WORK ORDER
Lines with the word "type": copy all of them from the entries below.

MATERIAL TO PROCESS
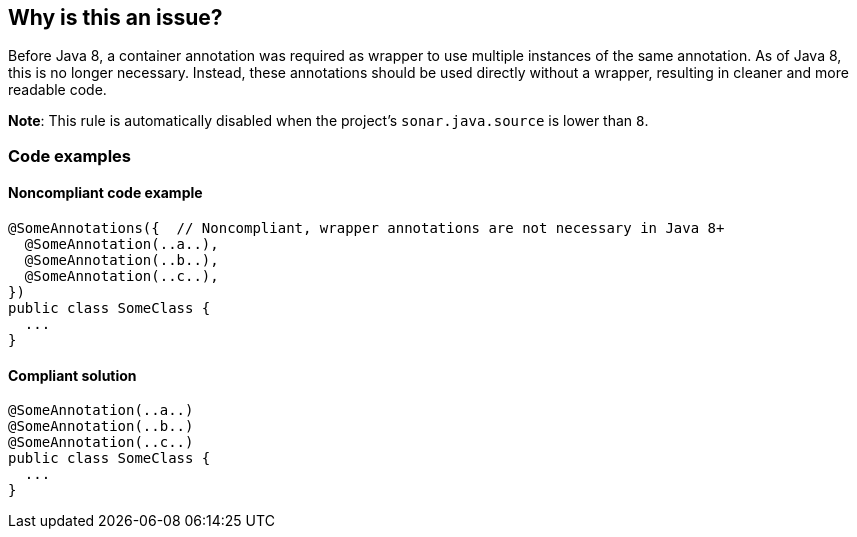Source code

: == Why is this an issue?

Before Java 8, a container annotation was required as wrapper to use multiple instances of the same annotation.
As of Java 8, this is no longer necessary.
Instead, these annotations should be used directly without a wrapper, resulting in cleaner and more readable code.


*Note*: This rule is automatically disabled when the project's `sonar.java.source` is lower than `8`.

=== Code examples

==== Noncompliant code example

[source,java,diff-id=1,diff-type=noncompliant]
----
@SomeAnnotations({  // Noncompliant, wrapper annotations are not necessary in Java 8+
  @SomeAnnotation(..a..),
  @SomeAnnotation(..b..),
  @SomeAnnotation(..c..),
})
public class SomeClass {
  ...
}
----


==== Compliant solution

[source,java,diff-id=1,diff-type=compliant]
----
@SomeAnnotation(..a..)
@SomeAnnotation(..b..)
@SomeAnnotation(..c..)
public class SomeClass {
  ...
}
----

ifdef::env-github,rspecator-view[]

'''
== Implementation Specification
(visible only on this page)

=== Message

Remove the XXX wrapper from this annotation group. [(sonar.java.source not set. Assuming 8 or greater.)]


endif::env-github,rspecator-view[]
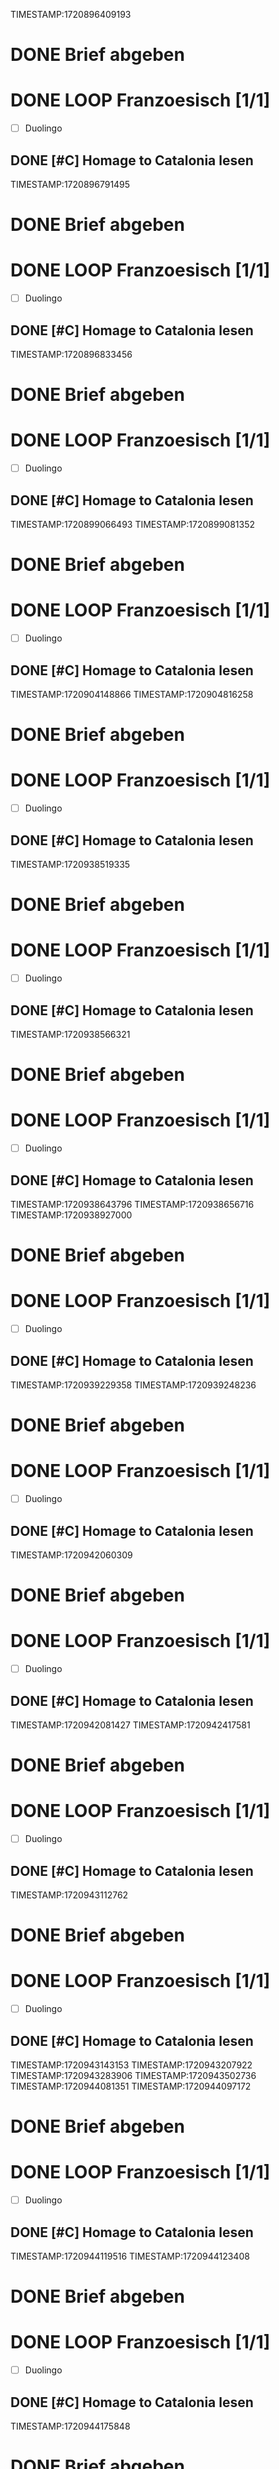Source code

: TIMESTAMP:1720896409193
* DONE Brief abgeben


* DONE LOOP Franzoesisch [1/1]
DEADLINE: <2024-05-22 Wed .+ld>

- [ ] Duolingo

** DONE [#C] Homage to Catalonia lesen


TIMESTAMP:1720896791495
* DONE Brief abgeben


* DONE LOOP Franzoesisch [1/1]
DEADLINE: <2024-05-22 Wed .+ld>

- [ ] Duolingo

** DONE [#C] Homage to Catalonia lesen


TIMESTAMP:1720896833456
* DONE Brief abgeben


* DONE LOOP Franzoesisch [1/1]
DEADLINE: <2024-05-22 Wed .+ld>

- [ ] Duolingo

** DONE [#C] Homage to Catalonia lesen


TIMESTAMP:1720899066493
TIMESTAMP:1720899081352
* DONE Brief abgeben


* DONE LOOP Franzoesisch [1/1]
DEADLINE: <2024-05-22 Wed .+ld>

- [ ] Duolingo

** DONE [#C] Homage to Catalonia lesen


TIMESTAMP:1720904148866
TIMESTAMP:1720904816258
* DONE Brief abgeben


* DONE LOOP Franzoesisch [1/1]
DEADLINE: <2024-05-22 Wed .+ld>

- [ ] Duolingo

** DONE [#C] Homage to Catalonia lesen


TIMESTAMP:1720938519335
* DONE Brief abgeben


* DONE LOOP Franzoesisch [1/1]
DEADLINE: <2024-05-22 Wed .+ld>

- [ ] Duolingo

** DONE [#C] Homage to Catalonia lesen


TIMESTAMP:1720938566321
* DONE Brief abgeben


* DONE LOOP Franzoesisch [1/1]
DEADLINE: <2024-05-22 Wed .+ld>

- [ ] Duolingo

** DONE [#C] Homage to Catalonia lesen


TIMESTAMP:1720938643796
TIMESTAMP:1720938656716
TIMESTAMP:1720938927000
* DONE Brief abgeben


* DONE LOOP Franzoesisch [1/1]
DEADLINE: <2024-05-22 Wed .+ld>

- [ ] Duolingo

** DONE [#C] Homage to Catalonia lesen


TIMESTAMP:1720939229358
TIMESTAMP:1720939248236
* DONE Brief abgeben


* DONE LOOP Franzoesisch [1/1]
DEADLINE: <2024-05-22 Wed .+ld>

- [ ] Duolingo

** DONE [#C] Homage to Catalonia lesen


TIMESTAMP:1720942060309
* DONE Brief abgeben


* DONE LOOP Franzoesisch [1/1]
DEADLINE: <2024-05-22 Wed .+ld>

- [ ] Duolingo

** DONE [#C] Homage to Catalonia lesen


TIMESTAMP:1720942081427
TIMESTAMP:1720942417581
* DONE Brief abgeben


* DONE LOOP Franzoesisch [1/1]
DEADLINE: <2024-05-22 Wed .+ld>

- [ ] Duolingo

** DONE [#C] Homage to Catalonia lesen


TIMESTAMP:1720943112762
* DONE Brief abgeben


* DONE LOOP Franzoesisch [1/1]
DEADLINE: <2024-05-22 Wed .+ld>

- [ ] Duolingo

** DONE [#C] Homage to Catalonia lesen


TIMESTAMP:1720943143153
TIMESTAMP:1720943207922
TIMESTAMP:1720943283906
TIMESTAMP:1720943502736
TIMESTAMP:1720944081351
TIMESTAMP:1720944097172
* DONE Brief abgeben


* DONE LOOP Franzoesisch [1/1]
DEADLINE: <2024-05-22 Wed .+ld>

- [ ] Duolingo

** DONE [#C] Homage to Catalonia lesen


TIMESTAMP:1720944119516
TIMESTAMP:1720944123408
* DONE Brief abgeben


* DONE LOOP Franzoesisch [1/1]
DEADLINE: <2024-05-22 Wed .+ld>

- [ ] Duolingo

** DONE [#C] Homage to Catalonia lesen


TIMESTAMP:1720944175848
* DONE Brief abgeben


** DONE [#C] Homage to Catalonia lesen


TIMESTAMP:1720944472683
TIMESTAMP:1720944891533
* DONE Brief abgeben


** DONE [#C] Homage to Catalonia lesen


TIMESTAMP:1720945109282
TIMESTAMP:1720945279224
TIMESTAMP:1720945344227
TIMESTAMP:1720945395252
* DONE Brief abgeben


** DONE [#C] Homage to Catalonia lesen


TIMESTAMP:1720945420777
* DONE Brief abgeben


** DONE [#C] Homage to Catalonia lesen


TIMESTAMP:1720945470130
* DONE Brief abgeben


** DONE [#C] Homage to Catalonia lesen


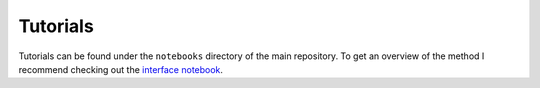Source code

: Tutorials
=========

Tutorials can be found under the ``notebooks`` directory of the main repository. To get an overview of the method I recommend checking out the `interface notebook`_.

.. _`interface notebook`: https://github.com/ivirshup/constclust/blob/master/notebooks/interface.ipynb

RESULT BELOW
[source,java,diff-id=1,diff-type=noncompliant]
[source,java,diff-id=1,diff-type=compliant]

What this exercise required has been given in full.